A canção do nome

Written By Ana Claudia Gomes on segunda-feira, 27 de fevereiro de 2017 | 02:23


A poetisa senegalesa Tolba Phanen registrou o inspirador costume de um povo africano que ela não identificou. Nesse povo, organizado em grupos de aldeias, quando uma mulher ficava grávida, ela se reunia com outras mulheres, indo para o deserto mais próximo a fim de meditar. Essas mulheres podiam meditar durante dias, esperando inspiração divina para a canção da criança que ia nascer. Composta a canção, voltavam à aldeia e a ensinavam a todos os que esperavam a criança juntamente com sua mãe.
Quando a criança nascia, a aldeia se reunia e lhe cantava a sua canção. Quando ela dava início à sua educação formal, a aldeia, reunida, cantava a sua canção. Assim também a aldeia lhe cantava a sua canção quando ela se casava. Finalmente, a aldeia cantava a sua canção quando ela estava doente e podia morrer. Acreditava-se que a canção podia facultar-lhe a cura ou tornar-lhe mais doce a partida, a passagem.

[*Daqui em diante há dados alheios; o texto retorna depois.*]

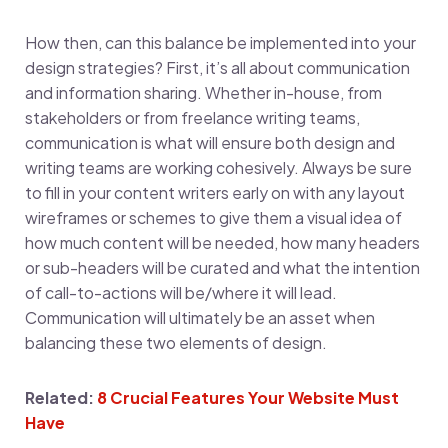
How then, can this balance be implemented into your
design strategies? First, it’s all about communication
and information sharing. Whether in-house, from
stakeholders or from freelance writing teams,
communication is what will ensure both design and
writing teams are working cohesively. Always be sure
to fill in your content writers early on with any layout
wireframes or schemes to give them a visual idea of
how much content will be needed, how many headers
or sub-headers will be curated and what the intention
of call-to-actions will be/where it will lead.
Communication will ultimately be an asset when
balancing these two elements of design.
Related:
8 Crucial Features Your Website Must
Have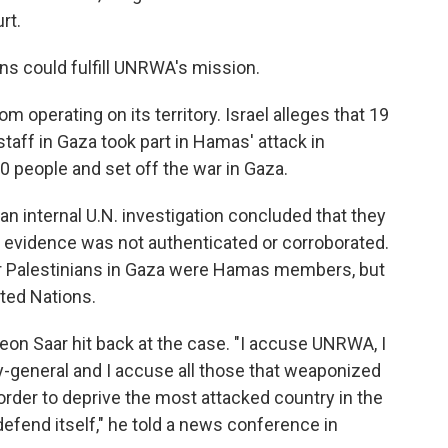
rt.
s could fulfill UNRWA's mission.
m operating on its territory. Israel alleges that 19
aff in Gaza took part in Hamas' attack in
00 people and set off the war in Gaza.
 an internal U.N. investigation concluded that they
e evidence was not authenticated or corroborated.
her Palestinians in Gaza were Hamas members, but
ted Nations.
deon Saar hit back at the case. "I accuse UNRWA, I
y-general and I accuse all those that weaponized
n order to deprive the most attacked country in the
o defend itself," he told a news conference in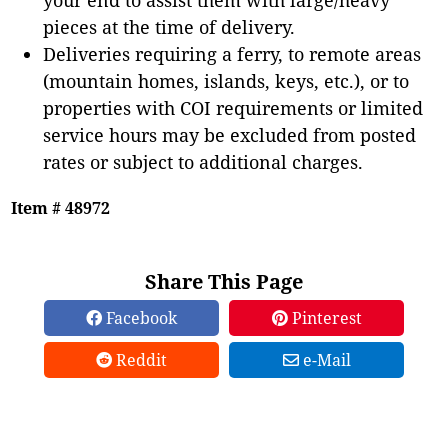
pieces at the time of delivery.
Deliveries requiring a ferry, to remote areas
(mountain homes, islands, keys, etc.), or to
properties with COI requirements or limited
service hours may be excluded from posted
rates or subject to additional charges.
Item # 48972
Share This Page
Facebook
Pinterest
Reddit
e-Mail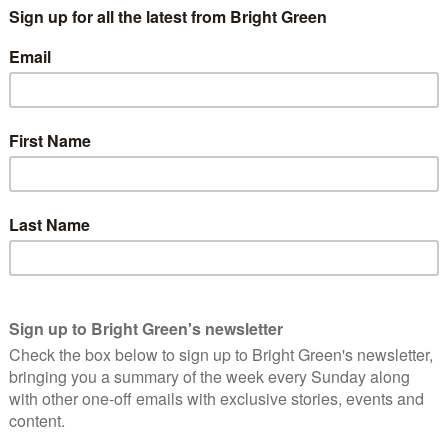
 and Lib Dems, in exchange for electoral reform and a co-
 to stop the media hyped momentum for a Tory government
not just for the good of the party, but for the good of the
erest
Email
Print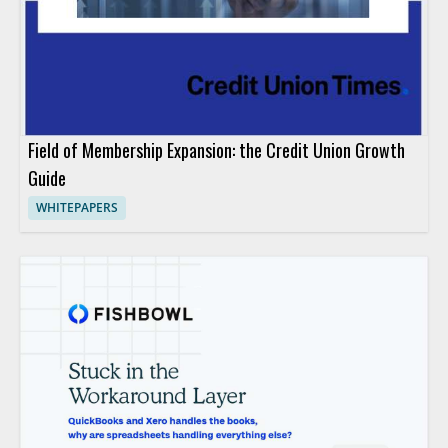
Field of Membership Expansion: the Credit Union Growth
Guide
WHITEPAPERS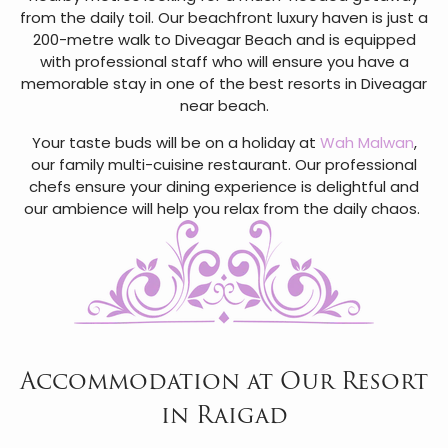
from the daily toil. Our beachfront luxury haven is just a
200-metre walk to Diveagar Beach and is equipped
with professional staff who will ensure you have a
memorable stay in one of the best resorts in Diveagar
near beach.
Your taste buds will be on a holiday at
Wah Malwan
,
our family multi-cuisine restaurant. Our professional
chefs ensure your dining experience is delightful and
our ambience will help you relax from the daily chaos.
Accommodation at Our Resort
in Raigad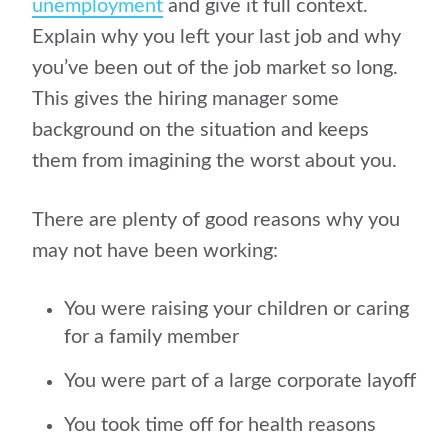
unemployment
and give it full context.
Explain why you left your last job and why
you’ve been out of the job market so long.
This gives the hiring manager some
background on the situation and keeps
them from imagining the worst about you.
There are plenty of good reasons why you
may not have been working:
You were raising your children or caring
for a family member
You were part of a large corporate layoff
You took time off for health reasons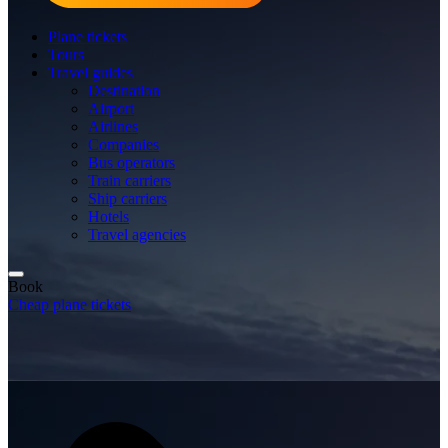
Plane tickets
Tours
Travel guides
Destination
Airport
Airlines
Companies
Bus operators
Train carriers
Ship carriers
Hotels
Travel agencies
Book
Cheap plane tickets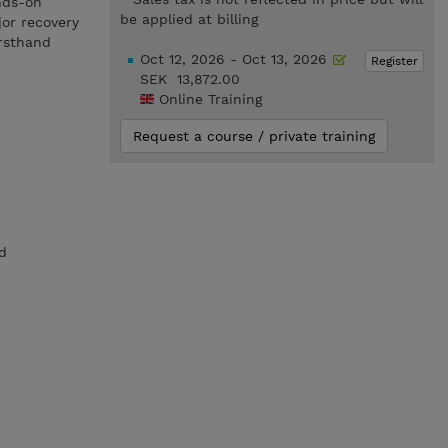
nds-on
be applied at billing
jor recovery
irsthand
Oct 12, 2026 - Oct 13, 2026
Register
SEK 13,872.00
Online Training
Request a course / private training
d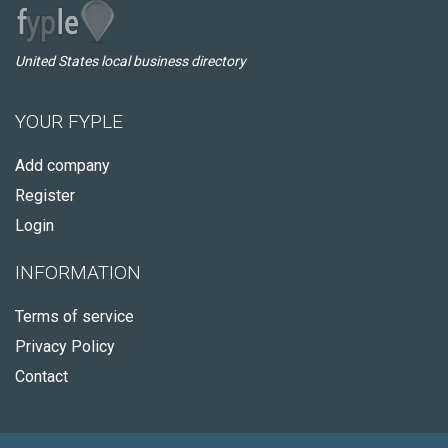
United States local business directory
YOUR FYPLE
Add company
Register
Login
INFORMATION
Terms of service
Privacy Policy
Contact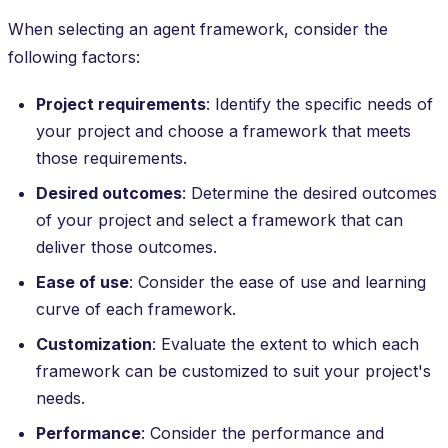
When selecting an agent framework, consider the
following factors:
Project requirements
: Identify the specific needs of
your project and choose a framework that meets
those requirements.
Desired outcomes
: Determine the desired outcomes
of your project and select a framework that can
deliver those outcomes.
Ease of use
: Consider the ease of use and learning
curve of each framework.
Customization
: Evaluate the extent to which each
framework can be customized to suit your project's
needs.
Performance
: Consider the performance and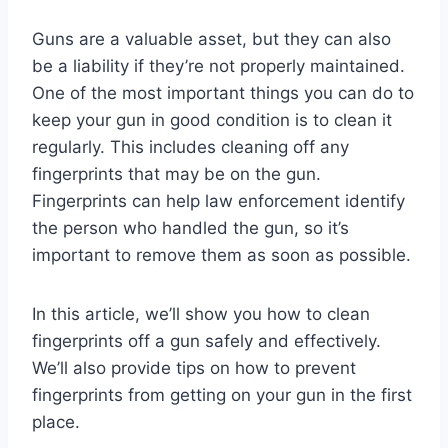
Guns are a valuable asset, but they can also
be a liability if they’re not properly maintained.
One of the most important things you can do to
keep your gun in good condition is to clean it
regularly. This includes cleaning off any
fingerprints that may be on the gun.
Fingerprints can help law enforcement identify
the person who handled the gun, so it’s
important to remove them as soon as possible.
In this article, we’ll show you how to clean
fingerprints off a gun safely and effectively.
We’ll also provide tips on how to prevent
fingerprints from getting on your gun in the first
place.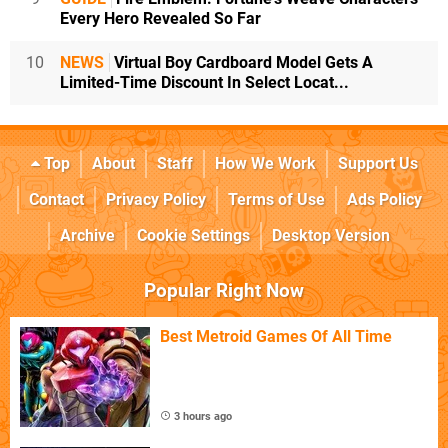
Every Hero Revealed So Far
10
NEWS
Virtual Boy Cardboard Model Gets A
Limited-Time Discount In Select Locat...
Top
About
Staff
How We Work
Support Us
Contact
Privacy Policy
Terms of Use
Ads Policy
Archive
Cookie Settings
Desktop Version
Popular Right Now
Best Metroid Games Of All Time
3 hours ago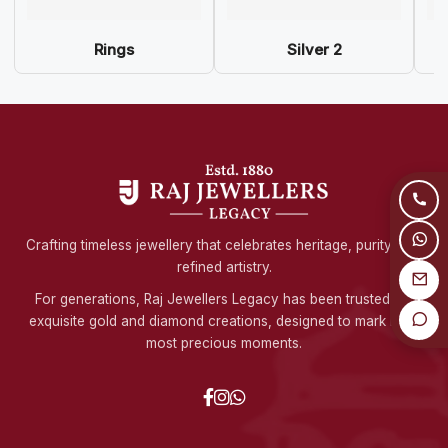
Rings
Silver 2
Crafting timeless jewellery that celebrates heritage, purity, and
refined artistry.
For generations, Raj Jewellers Legacy has been trusted for
exquisite gold and diamond creations, designed to mark life's
most precious moments.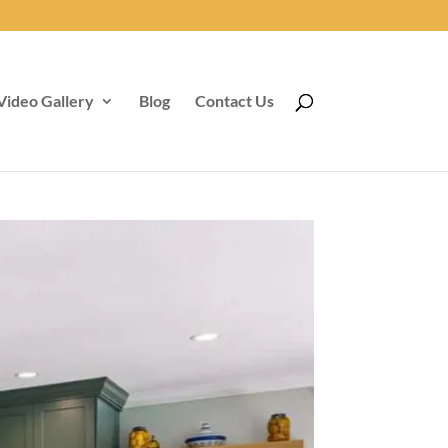
Video Gallery
Blog
Contact Us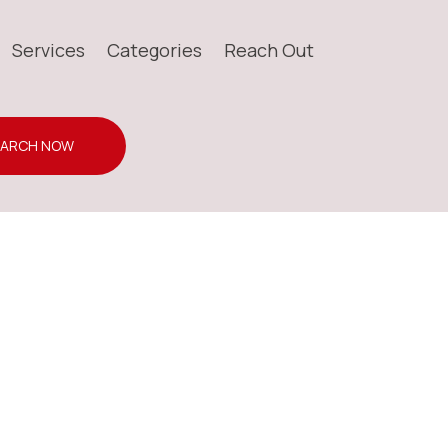
Services
Categories
Reach Out
EARCH NOW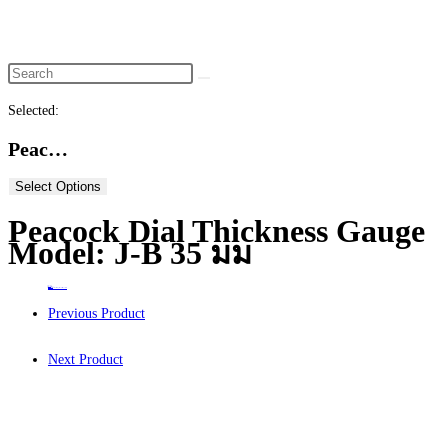
website
search
Selected:
Peac…
Select Options
Peacock Dial Thickness Gauge
Model: J-B 35 มม
Home
>
ร้านค้า
>
Peacock Dial Thickness Gauge Model: J-B 35 มม
Previous Product
Next Product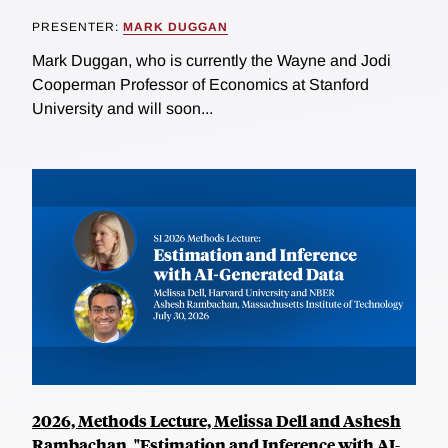
PRESENTER:
MARK DUGGAN
Mark Duggan, who is currently the Wayne and Jodi
Cooperman Professor of Economics at Stanford
University and will soon...
2026, Methods Lecture, Melissa Dell and Ashesh
Rambachan, "Estimation and Inference with AI-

Mas havia também uma outra ocasião especial em que a pessoa ouvia a sua canção. Era quando ela se esquecia dos acordos de convivência, do respeito recíproco que nós os humanos devemos ter entre nós e com tudo o que existe, quando ela cometia erros e transgressões. Nessas ocasiões, a pessoa era posta no centro da aldeia que, posicionada em círculo, lhe cantava a sua canção. Ao invés de apelar para punições e exclusão, aquele povo acreditava que a canção podia lembrar à pessoa sua identidade. Que ela recebera uma canção inspirada pela divindade. Que todos os seus irmãos conheciam muito bem a sua canção e sabiam que era bela. Assim a pessoa recebia estímulo para retornar à busca de harmonias e do amor.
Creio que em nossa cultura o equivalente da canção da pessoa é o nosso nome. Quando nossas mães ficam grávidas, elas primeiro pensam como nos chamaremos se formos menina, se formos menino. A família é mobilizada para conectar-se ao divino e receber a inspiração do nosso nome. Nossos familiares conflitam até consensar um nome que eles sintam combinar com o que anteveem para nós. Com o que desejam para nós.
As livrarias e bancas vendem grossos tomos com nomes para bebês. Agora, em tempos de web, numerosas páginas apresentam coleções de nomes. Imagino a penosa leitura até que um nome brilhe como estrela e se destaque entre os demais.
Não é à toa que um desconhecido só poderá aprender o nosso nome quando olhar a nossa face e descobrir uma centelha que nos torne únicos para ele, dentre todos os outros que conhece. Podemos não estar tão conscientes da canção contida em nosso nome porque nem sempre cultivamos o hábito de lembrar. E por isso tantos de nós se perdem de si mesmos e são abandonados, condenados, até mortos.
Que multipliquemos os tempos de lembrar às pessoas a música de seus nomes e assim caminhemos de mãos dadas, em círculos protetores, para não nos perdermos de quem somos: pedacinhos minúsculos de tudo o que há. Matéria escura agregada por filetes luminosos. Todos com a potência de cintilar.